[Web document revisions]
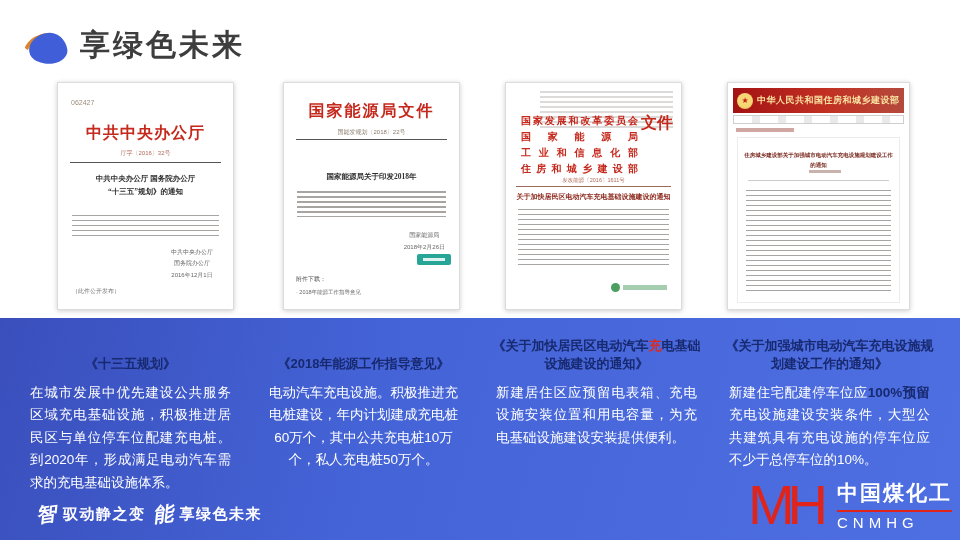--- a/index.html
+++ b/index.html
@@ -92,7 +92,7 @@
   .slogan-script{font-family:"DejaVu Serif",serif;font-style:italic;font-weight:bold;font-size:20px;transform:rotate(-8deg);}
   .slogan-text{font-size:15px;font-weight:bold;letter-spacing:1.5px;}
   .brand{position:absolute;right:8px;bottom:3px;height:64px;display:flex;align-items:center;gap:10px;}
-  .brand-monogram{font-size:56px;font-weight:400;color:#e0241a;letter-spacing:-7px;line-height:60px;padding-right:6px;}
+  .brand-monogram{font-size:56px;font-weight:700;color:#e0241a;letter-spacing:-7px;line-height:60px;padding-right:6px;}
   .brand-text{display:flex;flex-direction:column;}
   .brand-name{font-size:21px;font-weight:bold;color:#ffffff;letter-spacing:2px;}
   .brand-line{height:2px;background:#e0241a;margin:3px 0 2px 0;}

▶ **What is being asked**
Please reproduce the data above word for word, skipping all images.

▶ **Solution for this problem**
--- a/index.html
+++ b/index.html
@@ -92,7 +92,7 @@
   .slogan-script{font-family:"DejaVu Serif",serif;font-style:italic;font-weight:bold;font-size:20px;transform:rotate(-8deg);}
   .slogan-text{font-size:15px;font-weight:bold;letter-spacing:1.5px;}
   .brand{position:absolute;right:8px;bottom:3px;height:64px;display:flex;align-items:center;gap:10px;}
-  .brand-monogram{font-size:56px;font-weight:400;color:#e0241a;letter-spacing:-7px;line-height:60px;padding-right:6px;}
+  .brand-monogram{font-size:56px;font-weight:700;color:#e0241a;letter-spacing:-7px;line-height:60px;padding-right:6px;}
   .brand-text{display:flex;flex-direction:column;}
   .brand-name{font-size:21px;font-weight:bold;color:#ffffff;letter-spacing:2px;}
   .brand-line{height:2px;background:#e0241a;margin:3px 0 2px 0;}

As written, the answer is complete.